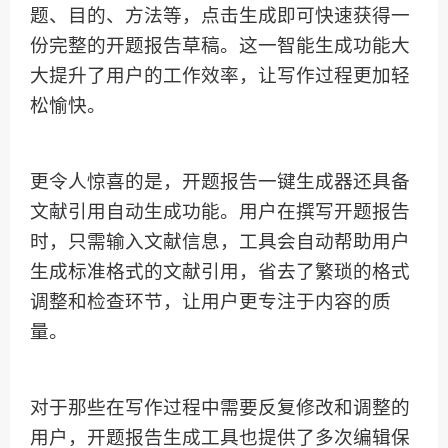
题、目的、方法等，点击生成即可快速获得一
份完整的开题报告草稿。这一智能生成功能大
大提升了用户的工作效率，让写作过程更加轻
松愉快。
更令人惊喜的是，开题报告一键生成器还具备
文献引用自动生成功能。用户在撰写开题报告
时，只需输入文献信息，工具会自动帮助用户
生成标准格式的文献引用，省去了繁琐的格式
调整和检查环节，让用户更专注于内容的质
量。
对于那些在写作过程中需要反复修改和调整的
用户，开题报告生成工具也提供了多次编辑保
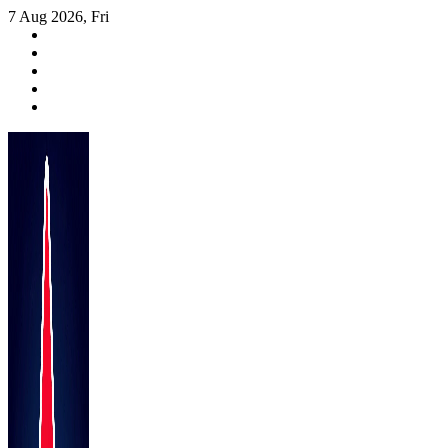
Skip
7 Aug 2026, Fri
to
content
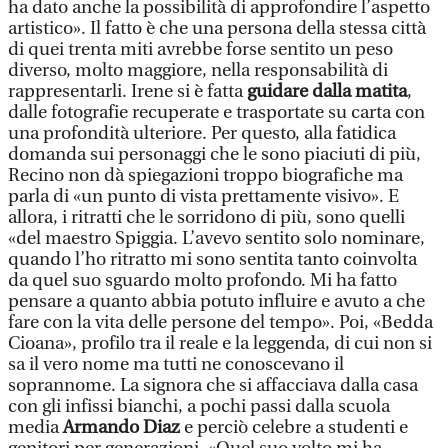
ha dato anche la possibilità di approfondire l’aspetto
artistico». Il fatto è che una persona della stessa città
di quei trenta miti avrebbe forse sentito un peso
diverso, molto maggiore, nella responsabilità di
rappresentarli. Irene si è fatta
guidare dalla matita
,
dalle fotografie recuperate e trasportate su carta con
una profondità ulteriore. Per questo, alla fatidica
domanda sui personaggi che le sono piaciuti di più,
Recino non dà spiegazioni troppo biografiche ma
parla di «un punto di vista prettamente visivo». E
allora, i ritratti che le sorridono di più, sono quelli
«del maestro Spiggia. L’avevo sentito solo nominare,
quando l’ho ritratto mi sono sentita tanto coinvolta
da quel suo sguardo molto profondo. Mi ha fatto
pensare a quanto abbia potuto influire e avuto a che
fare con la vita delle persone del tempo». Poi, «Bedda
Cioana», profilo tra il reale e la leggenda, di cui non si
sa il vero nome ma tutti ne conoscevano il
soprannome. La signora che si affacciava dalla casa
con gli infissi bianchi, a pochi passi dalla scuola
media
Armando Diaz
e perciò celebre a studenti e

______________________________

• _Work order_: Please quote nothing but the lines from the line with "maestro Spiggia. L’avevo" through the end of the data above, exactly as written, ends included.

• _Output below_:
«del maestro Spiggia. L’avevo sentito solo nominare,
quando l’ho ritratto mi sono sentita tanto coinvolta
da quel suo sguardo molto profondo. Mi ha fatto
pensare a quanto abbia potuto influire e avuto a che
fare con la vita delle persone del tempo». Poi, «Bedda
Cioana», profilo tra il reale e la leggenda, di cui non si
sa il vero nome ma tutti ne conoscevano il
soprannome. La signora che si affacciava dalla casa
con gli infissi bianchi, a pochi passi dalla scuola
media
Armando Diaz
e perciò celebre a studenti e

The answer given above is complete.